(Texto de leitura):
+-------+
E seguiram-se outros Governadores à frente dos destinos de Curaçao até que o Padre António Vieira proferiu na Igreja da Ajuda, em Salvador da Bahia, o sermão “Polas armas de Portugal contra as de Holanda” assim provocando a Revolta Pernambucana que expulsou definitivamente os holandeses do Brasil. O Governador do Brasil Holandês, Maurício de Nassau, apanhou uma depressão de tal modo profunda que nunca dela voltou a recuperar acabando por morrer muito transtornado na sua Alemanha natal.
Por deturpação histórica, o Príncipe alemão Maurício de Nassau é por vezes apresentado como um pirata enquanto o inspirador do «pirata da perna de pau, olho de vidro e cara de mau» passa por um grande e nobre Senhor. Tresler é mais fácil do que contar a verdade. A questão está em que o Príncipe perdeu a causa por que pugnava e o coxo, perdendo uma ou outra batalha, ganhou as guerras em que se meteu.
Mas o Brasil Holandês era refúgio de muitos judeus portugueses que temeram o regresso da Inquisição pelo que decidiram acompanhar os holandeses na fuga. Rumaram a norte e se os houve que chegaram a Nieuw Amsterdam, outros houve que optaram por outra possessão holandesa, bem tropical, Curaçao. Chegaram em 1703 e ainda hoje são uma comunidade da maior relevância local. Basta referir que o banco mais conhecido se chama «Maduro and Curiel’s Bank». O apelido Maduro inspira o maior respeito e é um dos seus membros que preside à comunidade frequentadora da Sinagoga “Mikvé Israel-Emanuel” que, consagrada em 1732, é hoje a mais antiga em funcionamento ininterrupto nas Américas.
+-------+
(Dados de entrada):
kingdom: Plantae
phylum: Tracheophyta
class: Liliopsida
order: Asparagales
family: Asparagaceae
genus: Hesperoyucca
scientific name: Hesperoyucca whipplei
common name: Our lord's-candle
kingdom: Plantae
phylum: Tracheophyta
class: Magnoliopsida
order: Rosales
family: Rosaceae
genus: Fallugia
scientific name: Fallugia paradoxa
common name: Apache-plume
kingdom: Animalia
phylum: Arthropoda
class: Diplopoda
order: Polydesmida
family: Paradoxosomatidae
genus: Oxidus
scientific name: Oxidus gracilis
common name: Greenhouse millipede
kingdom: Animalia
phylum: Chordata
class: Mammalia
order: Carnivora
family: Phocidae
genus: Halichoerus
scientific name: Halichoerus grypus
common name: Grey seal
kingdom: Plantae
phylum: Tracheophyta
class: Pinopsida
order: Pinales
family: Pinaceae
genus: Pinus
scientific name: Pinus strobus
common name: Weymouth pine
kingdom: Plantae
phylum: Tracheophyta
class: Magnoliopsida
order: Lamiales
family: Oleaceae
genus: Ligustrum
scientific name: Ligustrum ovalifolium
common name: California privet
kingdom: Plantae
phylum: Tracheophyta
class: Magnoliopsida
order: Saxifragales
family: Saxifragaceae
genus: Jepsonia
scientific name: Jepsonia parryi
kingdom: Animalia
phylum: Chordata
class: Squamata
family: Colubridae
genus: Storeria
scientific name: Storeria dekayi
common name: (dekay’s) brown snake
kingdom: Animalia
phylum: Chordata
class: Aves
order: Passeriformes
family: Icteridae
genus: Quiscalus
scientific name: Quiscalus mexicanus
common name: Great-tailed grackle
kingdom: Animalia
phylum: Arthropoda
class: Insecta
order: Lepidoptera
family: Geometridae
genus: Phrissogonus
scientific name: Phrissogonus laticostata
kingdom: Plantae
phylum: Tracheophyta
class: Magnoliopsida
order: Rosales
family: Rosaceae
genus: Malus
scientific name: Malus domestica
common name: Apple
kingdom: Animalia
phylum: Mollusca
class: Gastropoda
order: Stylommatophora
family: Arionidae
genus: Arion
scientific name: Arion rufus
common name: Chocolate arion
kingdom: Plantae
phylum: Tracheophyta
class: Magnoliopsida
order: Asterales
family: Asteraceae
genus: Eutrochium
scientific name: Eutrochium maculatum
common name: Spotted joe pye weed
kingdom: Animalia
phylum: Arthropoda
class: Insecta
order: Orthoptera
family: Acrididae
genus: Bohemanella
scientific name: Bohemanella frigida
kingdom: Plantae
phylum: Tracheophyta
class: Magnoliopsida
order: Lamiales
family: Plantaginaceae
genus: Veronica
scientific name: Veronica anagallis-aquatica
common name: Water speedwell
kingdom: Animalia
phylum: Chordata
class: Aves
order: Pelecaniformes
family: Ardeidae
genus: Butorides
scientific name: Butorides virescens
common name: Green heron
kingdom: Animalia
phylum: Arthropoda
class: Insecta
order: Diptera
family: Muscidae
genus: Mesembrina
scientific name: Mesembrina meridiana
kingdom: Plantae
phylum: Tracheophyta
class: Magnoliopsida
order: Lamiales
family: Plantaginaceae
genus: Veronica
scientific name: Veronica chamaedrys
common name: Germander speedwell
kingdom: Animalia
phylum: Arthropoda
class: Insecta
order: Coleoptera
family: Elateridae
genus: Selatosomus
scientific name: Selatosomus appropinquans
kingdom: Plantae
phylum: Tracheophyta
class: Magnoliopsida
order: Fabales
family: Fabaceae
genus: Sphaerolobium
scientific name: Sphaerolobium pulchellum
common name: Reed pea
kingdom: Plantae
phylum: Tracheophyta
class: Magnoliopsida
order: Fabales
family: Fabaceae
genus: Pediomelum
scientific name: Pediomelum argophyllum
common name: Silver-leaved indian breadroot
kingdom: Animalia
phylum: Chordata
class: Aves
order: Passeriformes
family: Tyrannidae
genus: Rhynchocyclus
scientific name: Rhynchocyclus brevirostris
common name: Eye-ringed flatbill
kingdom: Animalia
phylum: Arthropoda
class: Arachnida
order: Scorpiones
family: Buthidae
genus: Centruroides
+-------+
(Tarefas):
[1] Atualiza a listagem desde a primeira linha até à linha que contém "family: Phocidae", ambas incluídas, trocando "common name" por "vernacular name" e deixando tudo o resto igual. Apresenta apenas essas linhas.
[2] Prossegue o texto sobre o Brasil Holandês e os judeus portugueses de Curaçao a partir da última frase apresentada.

(Respostas):
[1]
kingdom: Plantae
phylum: Tracheophyta
class: Liliopsida
order: Asparagales
family: Asparagaceae
genus: Hesperoyucca
scientific name: Hesperoyucca whipplei
vernacular name: Our lord's-candle
kingdom: Plantae
phylum: Tracheophyta
class: Magnoliopsida
order: Rosales
family: Rosaceae
genus: Fallugia
scientific name: Fallugia paradoxa
vernacular name: Apache-plume
kingdom: Animalia
phylum: Arthropoda
class: Diplopoda
order: Polydesmida
family: Paradoxosomatidae
genus: Oxidus
scientific name: Oxidus gracilis
vernacular name: Greenhouse millipede
kingdom: Animalia
phylum: Chordata
class: Mammalia
order: Carnivora
family: Phocidae

[2]
Sinagoga “Mikvé Israel-Emanuel”
Logicamente, com a chegada dos judeus portugueses, o papiamento levou um importante refrescamento da nossa língua.
E se a importância da comunidade judia tem muitos exemplos que vão neste breve texto ter que ficar no tinteiro, um há que não pode ser omitido: Moisés Frumêncio da Costa Gomes.
Moisés Frumêncio da Costa Gomes
De facto, foi este ilustre descendente de lusa gente que nos finais da década de 40 do século passado negociou com a Holanda a nova relação constitucional entre a metrópole e as chamadas Antilhas Holandesas tendo Curaçao deixado de ser uma colónia para passar a constituir uma região autónoma holandesa.
A autonomia significou que Curaçao assumiu a sua própria governação mantendo a Holanda a liderança das políticas monetária e da Justiça. Daí que a moeda seja o Florim com um câmbio que revela muita prudência.
É perante este câmbio que o visitante rapidamente se habitua a tomar em grande respeito este pequeno país.
Apeteceu-me dizer aos judeus de Curaçao que em Portugal já extinguimos a Inquisição em 1821 e que assim já podem regressar em paz. Só que quando os procurei a Sinagoga estava fechada pois no dia 25 de Abril também lá é feriado e no dia seguinte eu voaria para outras latitudes.
A cerca de 40 quilómetros ao largo da Venezuela, Curaçao parece uma banana com um pouco mais de 60 kms de comprimento, uma largura que varia entre os 3 e os 14 kms e é habitada por cerca de 100 mil pessoas. O respeito que inspira não resulta, pois, da dimensão física.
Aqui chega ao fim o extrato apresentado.